Résumé de la décision
Mme C B épouse A, ressortissante marocaine, a contesté un arrêté du préfet d'Eure-et-Loir qui rejetait sa demande de titre de séjour et l'obligeait à quitter le territoire français. Le tribunal administratif d'Orléans a rejeté sa demande par un jugement du 28 septembre 2022. En appel, Mme B épouse A a demandé l'annulation de ce jugement et de l'arrêté préfectoral, ainsi que la délivrance d'une carte de séjour temporaire. La cour administrative d'appel de Versailles a rejeté sa requête, considérant qu'elle était manifestement dépourvue de fondement.
Arguments pertinents
1. Incompétence et insuffisance de motivation : La cour a écarté les moyens relatifs à l'incompétence de l'autorité signataire de l'arrêté et à son insuffisance de motivation, en adoptant les motifs du tribunal administratif. Cela souligne l'importance de la compétence administrative et de la clarté dans la motivation des décisions.
2. Conditions de séjour : La cour a noté que Mme B épouse A ne justifiait pas d'une ancienneté de séjour suffisante en France au moment de l'arrêté. Elle a également souligné que l'époux de la requérante était en situation irrégulière, ce qui a contribué à l'évaluation de sa demande. La cour a affirmé que "l'intéressée ne justifie pas d'une ancienneté de séjour suffisante sur le territoire français".
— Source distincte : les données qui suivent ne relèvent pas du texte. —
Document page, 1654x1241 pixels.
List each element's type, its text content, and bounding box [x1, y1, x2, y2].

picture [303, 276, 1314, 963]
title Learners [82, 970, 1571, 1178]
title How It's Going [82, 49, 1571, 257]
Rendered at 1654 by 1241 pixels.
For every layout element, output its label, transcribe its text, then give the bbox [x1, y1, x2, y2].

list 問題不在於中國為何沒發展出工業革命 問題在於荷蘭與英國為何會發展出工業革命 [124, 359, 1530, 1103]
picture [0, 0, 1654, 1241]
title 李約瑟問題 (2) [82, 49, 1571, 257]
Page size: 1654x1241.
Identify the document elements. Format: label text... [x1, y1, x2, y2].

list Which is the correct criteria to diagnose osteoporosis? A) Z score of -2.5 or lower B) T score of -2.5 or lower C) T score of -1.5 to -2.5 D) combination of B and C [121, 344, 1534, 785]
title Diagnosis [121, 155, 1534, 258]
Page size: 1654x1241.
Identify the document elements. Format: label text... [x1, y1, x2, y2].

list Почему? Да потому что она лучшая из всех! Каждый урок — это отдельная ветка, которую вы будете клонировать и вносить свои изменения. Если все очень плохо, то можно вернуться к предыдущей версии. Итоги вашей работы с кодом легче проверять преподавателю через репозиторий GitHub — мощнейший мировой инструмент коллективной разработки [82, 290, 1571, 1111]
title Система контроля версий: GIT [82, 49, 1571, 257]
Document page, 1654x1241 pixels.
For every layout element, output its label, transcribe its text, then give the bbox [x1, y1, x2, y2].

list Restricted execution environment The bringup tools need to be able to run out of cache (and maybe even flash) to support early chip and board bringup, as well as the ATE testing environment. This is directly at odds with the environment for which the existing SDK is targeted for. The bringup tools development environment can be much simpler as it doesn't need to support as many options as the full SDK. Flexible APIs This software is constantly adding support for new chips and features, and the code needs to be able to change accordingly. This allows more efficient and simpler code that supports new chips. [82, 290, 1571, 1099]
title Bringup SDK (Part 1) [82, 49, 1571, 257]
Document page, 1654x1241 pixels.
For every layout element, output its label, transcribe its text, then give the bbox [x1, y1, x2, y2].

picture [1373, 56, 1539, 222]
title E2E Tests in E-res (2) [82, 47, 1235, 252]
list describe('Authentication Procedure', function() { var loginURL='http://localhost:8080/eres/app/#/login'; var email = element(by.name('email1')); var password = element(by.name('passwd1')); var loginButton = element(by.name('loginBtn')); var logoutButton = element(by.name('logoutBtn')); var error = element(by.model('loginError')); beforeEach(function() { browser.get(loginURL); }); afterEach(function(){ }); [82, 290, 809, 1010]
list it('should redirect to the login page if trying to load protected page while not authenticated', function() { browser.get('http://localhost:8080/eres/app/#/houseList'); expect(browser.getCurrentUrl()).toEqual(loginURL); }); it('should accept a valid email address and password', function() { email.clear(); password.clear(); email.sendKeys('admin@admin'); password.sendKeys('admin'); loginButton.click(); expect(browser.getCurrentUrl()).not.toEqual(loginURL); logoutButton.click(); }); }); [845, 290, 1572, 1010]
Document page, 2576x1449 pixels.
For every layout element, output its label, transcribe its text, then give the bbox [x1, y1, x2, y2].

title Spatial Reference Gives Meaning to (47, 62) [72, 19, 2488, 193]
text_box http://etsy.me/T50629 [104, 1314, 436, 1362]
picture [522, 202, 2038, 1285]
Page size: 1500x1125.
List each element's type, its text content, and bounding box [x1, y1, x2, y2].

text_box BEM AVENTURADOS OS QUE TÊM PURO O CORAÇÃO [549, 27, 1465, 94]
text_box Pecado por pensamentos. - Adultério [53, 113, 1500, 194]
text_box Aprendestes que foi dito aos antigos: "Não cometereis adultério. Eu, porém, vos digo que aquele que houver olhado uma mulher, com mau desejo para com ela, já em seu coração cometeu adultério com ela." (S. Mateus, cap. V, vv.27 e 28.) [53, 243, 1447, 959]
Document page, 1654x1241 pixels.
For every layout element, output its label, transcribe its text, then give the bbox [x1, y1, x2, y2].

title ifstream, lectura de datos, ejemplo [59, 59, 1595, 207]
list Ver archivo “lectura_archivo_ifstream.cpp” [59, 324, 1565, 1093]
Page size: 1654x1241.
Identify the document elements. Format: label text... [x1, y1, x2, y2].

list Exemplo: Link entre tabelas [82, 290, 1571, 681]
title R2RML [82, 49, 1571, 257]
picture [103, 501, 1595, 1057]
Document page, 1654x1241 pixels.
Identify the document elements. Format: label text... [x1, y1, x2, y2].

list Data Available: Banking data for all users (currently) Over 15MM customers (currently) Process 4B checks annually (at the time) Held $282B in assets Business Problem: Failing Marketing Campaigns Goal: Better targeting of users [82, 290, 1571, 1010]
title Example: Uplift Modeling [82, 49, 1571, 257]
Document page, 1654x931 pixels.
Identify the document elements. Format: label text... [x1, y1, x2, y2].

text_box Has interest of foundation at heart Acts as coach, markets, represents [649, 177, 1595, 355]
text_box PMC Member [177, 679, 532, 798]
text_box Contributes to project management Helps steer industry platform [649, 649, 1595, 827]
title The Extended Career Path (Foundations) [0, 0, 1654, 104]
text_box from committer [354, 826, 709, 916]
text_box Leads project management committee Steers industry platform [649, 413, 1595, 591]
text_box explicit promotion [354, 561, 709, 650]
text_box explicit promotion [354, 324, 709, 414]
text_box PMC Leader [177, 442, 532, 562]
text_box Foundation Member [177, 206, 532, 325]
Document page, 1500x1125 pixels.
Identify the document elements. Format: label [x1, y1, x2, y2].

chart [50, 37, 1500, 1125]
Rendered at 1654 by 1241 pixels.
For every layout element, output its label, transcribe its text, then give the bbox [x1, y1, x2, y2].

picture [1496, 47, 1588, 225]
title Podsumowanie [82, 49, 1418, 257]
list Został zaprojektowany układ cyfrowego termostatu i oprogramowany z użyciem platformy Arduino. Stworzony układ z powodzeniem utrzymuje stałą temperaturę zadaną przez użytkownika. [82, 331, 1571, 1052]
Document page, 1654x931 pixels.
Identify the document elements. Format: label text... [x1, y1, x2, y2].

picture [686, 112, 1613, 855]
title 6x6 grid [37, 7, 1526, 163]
3. Article 8 de la CEDH : Bien que Mme B épouse A ait invoqué les droits garantis par l'article 8 de la Convention européenne des droits de l'homme, la cour a estimé qu'elle n'établissait pas l'absence d'attaches au Maroc, où elle avait vécu jusqu'à l'âge de trente ans. Cela montre que la cour a pris en compte les liens familiaux et sociaux dans l'évaluation des demandes de séjour.
4. Illégalité par voie de conséquence : La cour a également rejeté le moyen selon lequel la décision d'obligation de quitter le territoire serait illégale en raison de l'illégalité de la décision de refus de séjour, affirmant que "le moyen tiré de ce que la décision portant obligation de quitter le territoire serait illégale par voie de conséquence de l'illégalité de la décision de refus de séjour ne peut qu'être écarté".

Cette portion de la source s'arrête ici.